Bringing emotions and sentiment to virtual (human-centric) environments such as social media further improves decision-making, learning, and communication. This task is rather complex and requires an interdisciplinary approach, including computer science (CS), psychology, social sciences, and cognitive science. This book focuses on the CS part and specifically concentrates on “novel methods for text-based sentiment analysis.” As an application, the authors present an employment of the methods “to improve multimodal polarity detection and emotion recognition.” They introduce a framework for sentiment and emotion detection in opinionated videos (such as product reviews). The proposed framework combines three modalities: text (on which the authors focus the most and deliver their most significant contribution), video, and audio.
The book is structured in eight chapters and contains a rich list of references and an index. Chapter 1 introduces the topic, discusses the research challenges, shortly introduces the proposed framework, and summarizes the contributions of the authors presented in the book.
Chapters 2 and 3 provide the necessary background on the topics discussed in the book. The authors ground their work in the broader topic of affective computing and discuss and compare the terms, such as subjectivity versus objectivity, sentiment (and polarity), and emotions. In chapter 3, they provide background on the methods and summarize available datasets in the domain and related recent works done using these datasets.

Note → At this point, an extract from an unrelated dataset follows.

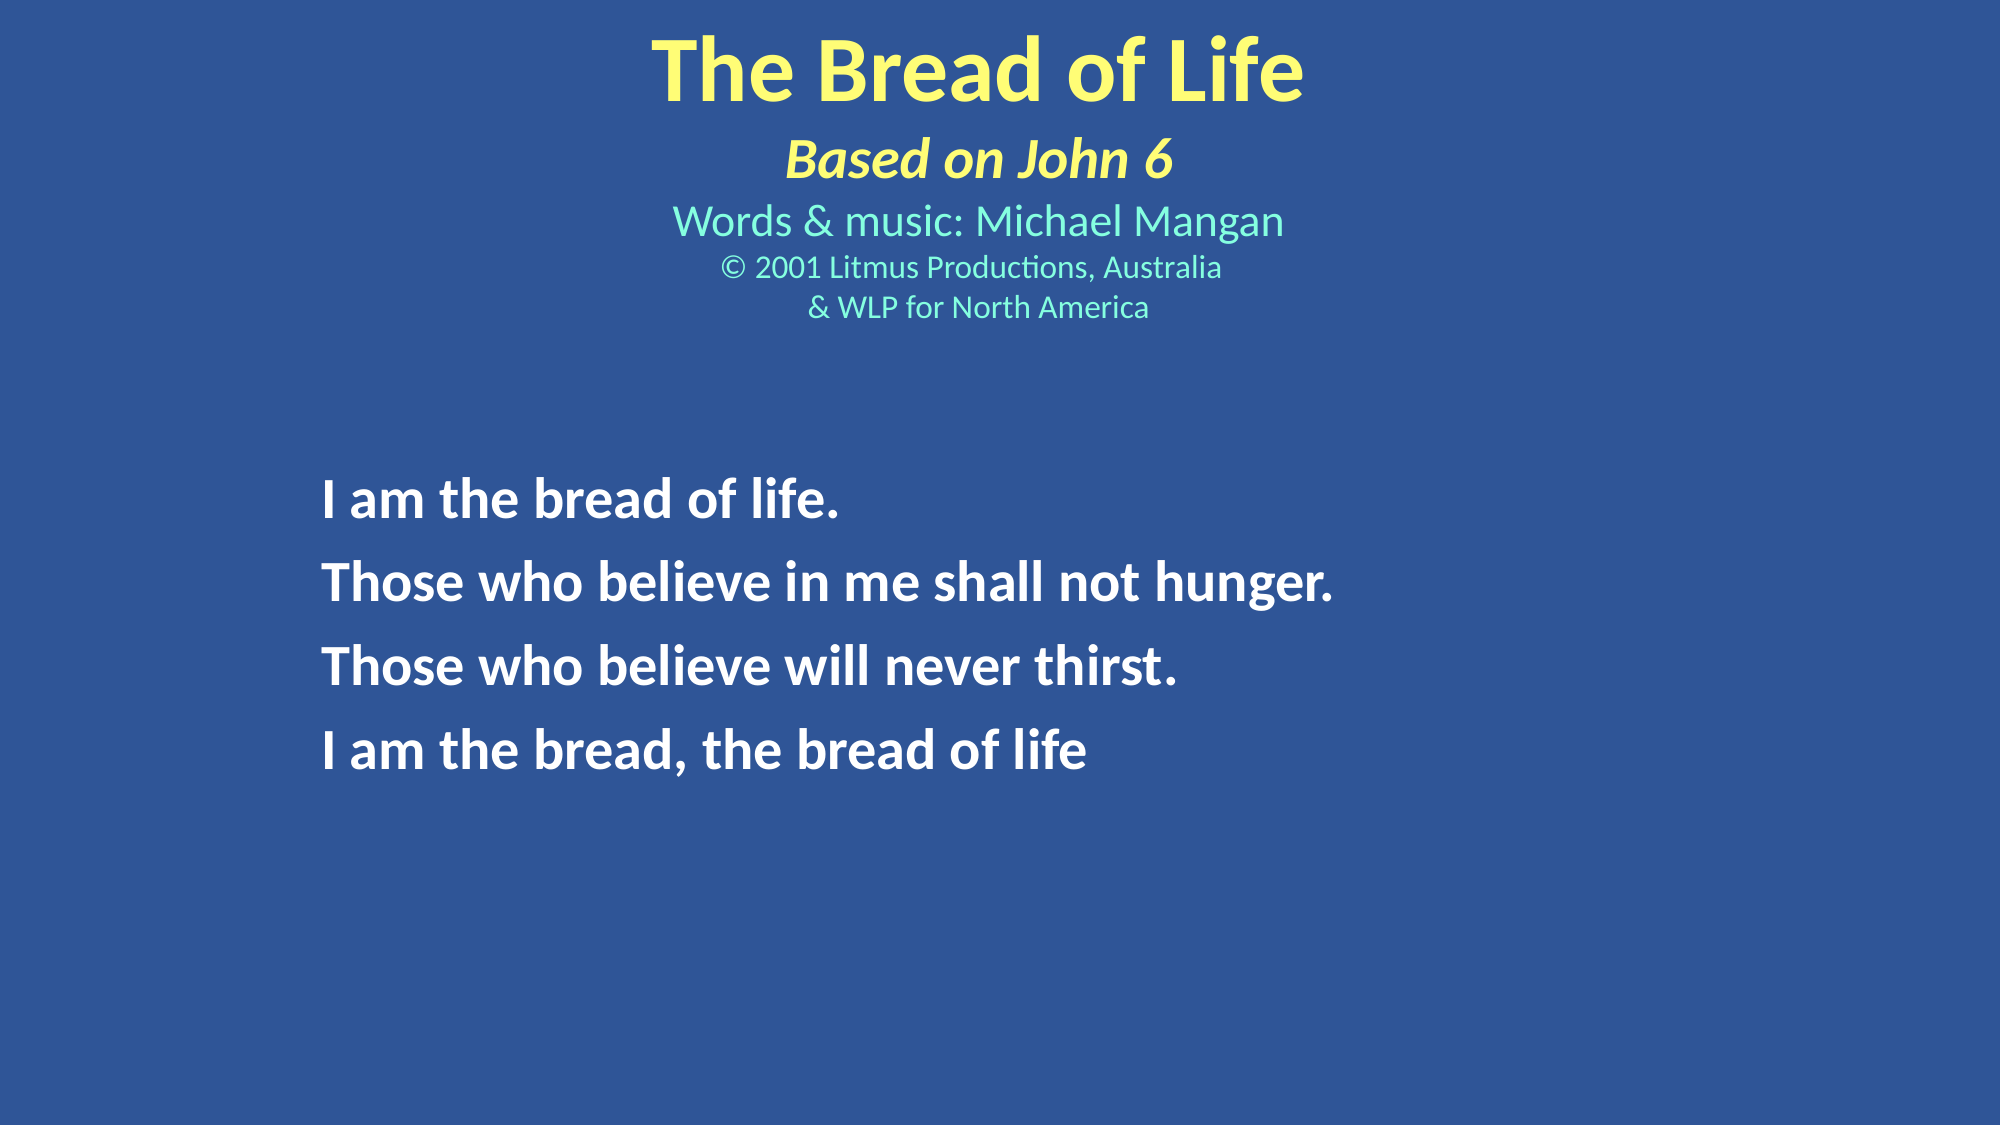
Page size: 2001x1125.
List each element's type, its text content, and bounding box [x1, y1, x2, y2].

list I am the bread of life. Those who believe in me shall not hunger. Those who believe will never thirst. I am the bread, the bread of life [306, 460, 1694, 813]
text_box The Bread of Life Based on John 6 Words & music: Michael Mangan © 2001 Litmus Productions, Australia & WLP for North America [291, 7, 1667, 327]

In summarizing the existing state of the art, these chapters are of utmost interest especially to new doctoral students starting to work on the topic, or to practitioners wanting a more in-depth understanding of the methods they apply when developing multimodal sentiment analysis applications. As such, it is always challenging to summarize such a broad domain in a way where the book is accessible to various audiences. In this respect, the authors had to make decisions on what methods and concepts to include (especially in chapter 2) and which to exclude, which means that the topics discussed are not always on the same level of abstraction or depth. Also, the terminology in chapter 2 is not always as clear as it could be. For example, I am not convinced that principal component analysis (PCA) is a feature selection method--it is a method of dimensionality reduction and feature transformation--or that bagging, used as a method for training ensembles of methods, should be discussed together with bootstrapping when talking about model validation. Nevertheless, these chapters do provide a comprehensive overview of the selected domain.

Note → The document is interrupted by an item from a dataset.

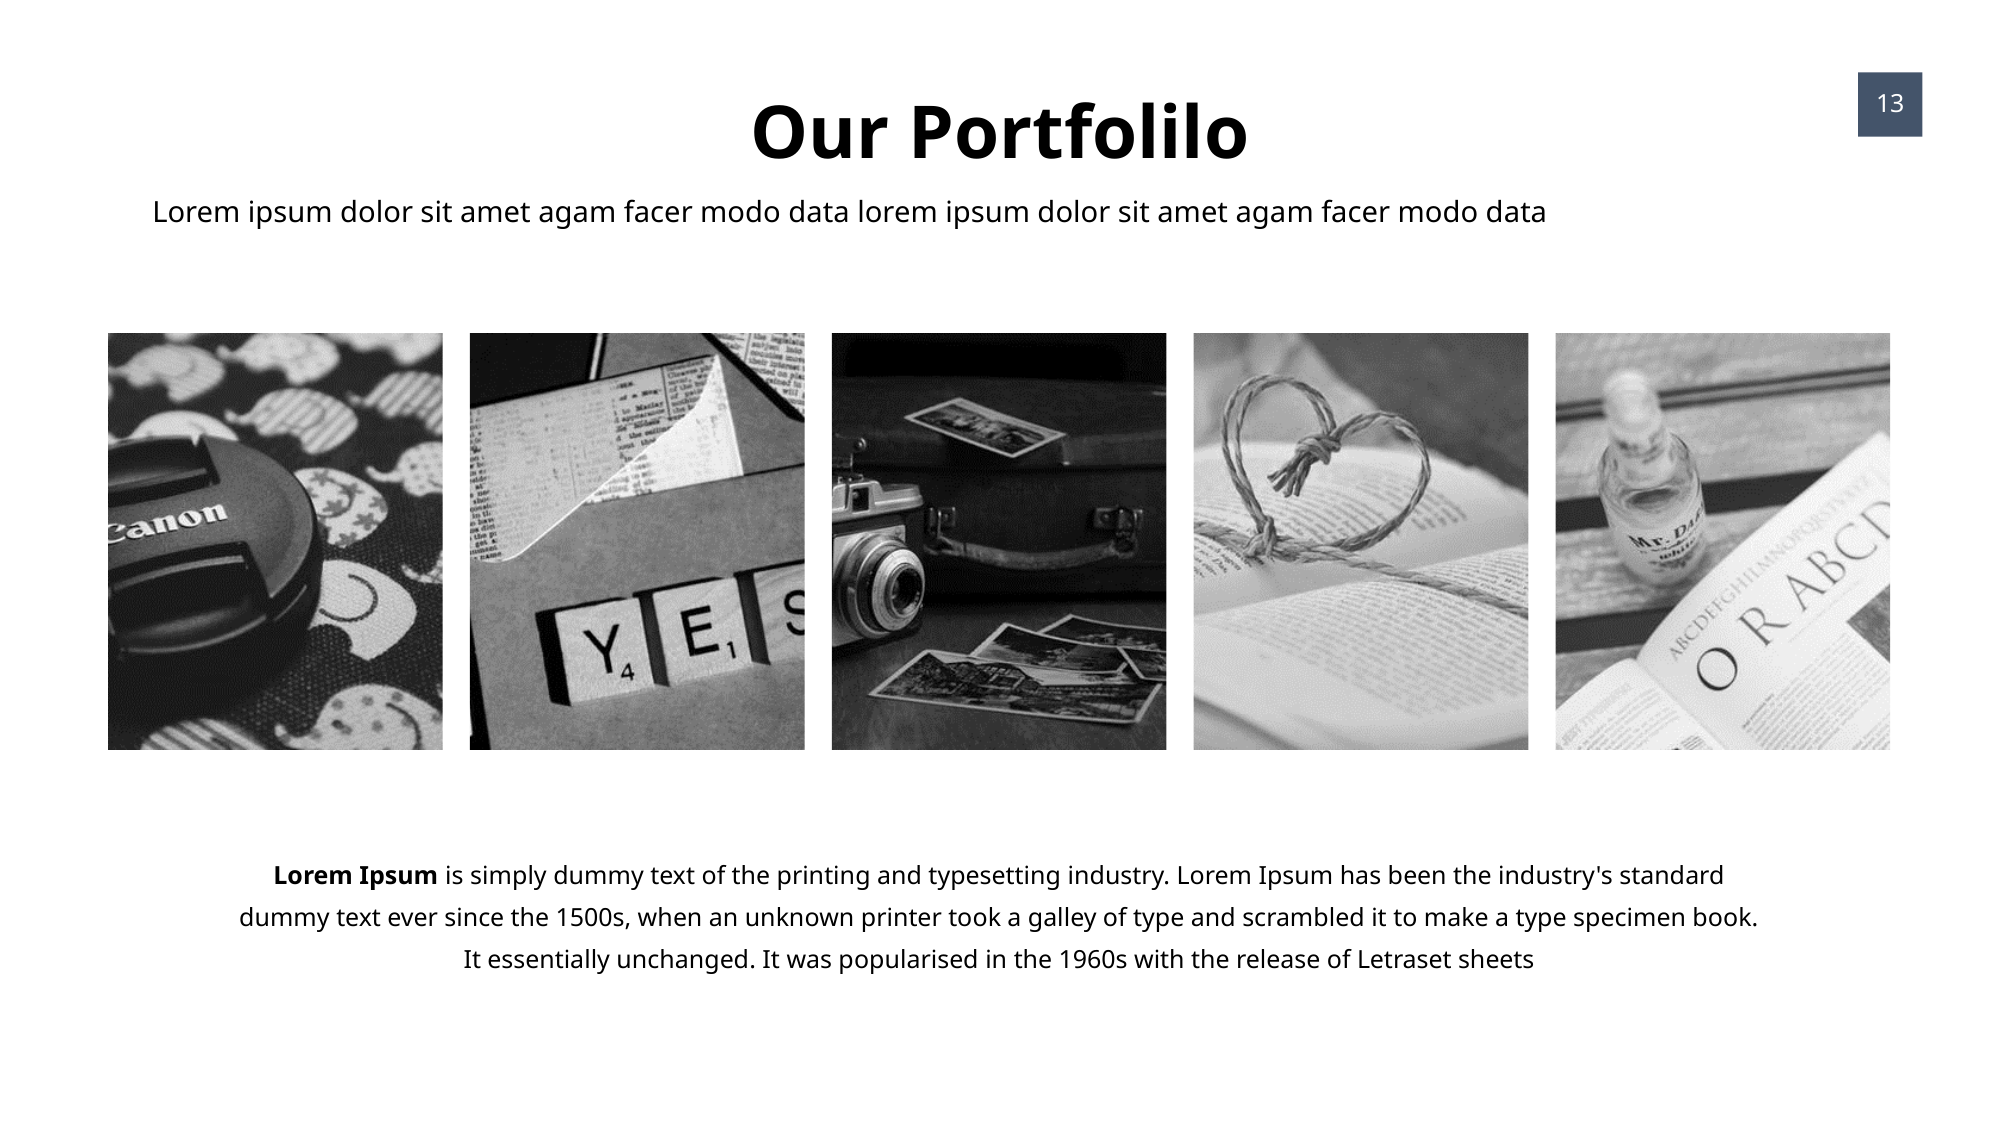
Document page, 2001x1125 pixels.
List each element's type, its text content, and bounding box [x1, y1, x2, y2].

Chapters 4, 5, and 6 provide the authors’ contribution to the textual sentiment and emotion analysis. In chapter 4, the authors propose a method of extracting concepts from the text, which they evaluate on a small manually created dataset. In chapter 5, they describe their contribution toward creating a dictionary of terms (concepts) containing information on their polarity and emotion (EmoSenticSpace, which is publicly available, although the authors do not provide a link to download it). All the steps were evaluated and the utility of the created EmoSenticSpace was tested on various tasks. In chapter 6, the authors propose a set of rules to analyze sentiment of a sentence based on their structure (parse tree) as well as a neural network (NN)-based approach. These were combined together and evaluated on three datasets, outperforming the referenced state of the art.
These three chapters contain (in my eyes) most of the authors’ contributions (dedicating three chapters to textual analysis and only one chapter to other modalities and their combination with text). Although the chapters logically follow each other, they can also be read separately as standalone texts.
Chapter 7 provides the authors’ contribution to multimodal sentiment analysis. The main contribution is in evaluating various feature fusion strategies (early fusion of features versus late fusion of the trained model, that is, decision-level fusion). However, the authors do not only use existing features extraction approaches for video and audio, but also propose a novel method of visual modality processing using convolutional neural networks (CNNs) in combination with recurrent neural networks (RNNs). Again, all these methods are thoroughly evaluated and compared with the performances reported in the existing works. The only problem is that the selected state-of-the-art methods are of older publication years (between 2010 and 2014), which is true also for previous chapters on textual analysis. Perhaps this is because the book summarizes the authors’ work in the domain over the past five-plus years, so it is natural that some of their older contributions would serve as a comparison.
Chapter 8 summarizes the authors’ contributions, enumerates the limitations of the current work, and outlines the possibilities for future work.
Overall, I consider the book a useful resource for various audiences interested in the topic of multimodal sentiment analysis. It offers a thorough review of the state of the art and important domain concepts, and includes considerable contributions by the authors toward various aspects of the discussed topics. The book attests to the continuous shift of state-of-the-art approaches toward deep learning, but it also shows the utility of using the combination of more classical approaches (for example, syntactical or semantical rules for text, or handcrafted features for machine learning) with the deep learning ones, which can sometimes bring better performance or better efficiency.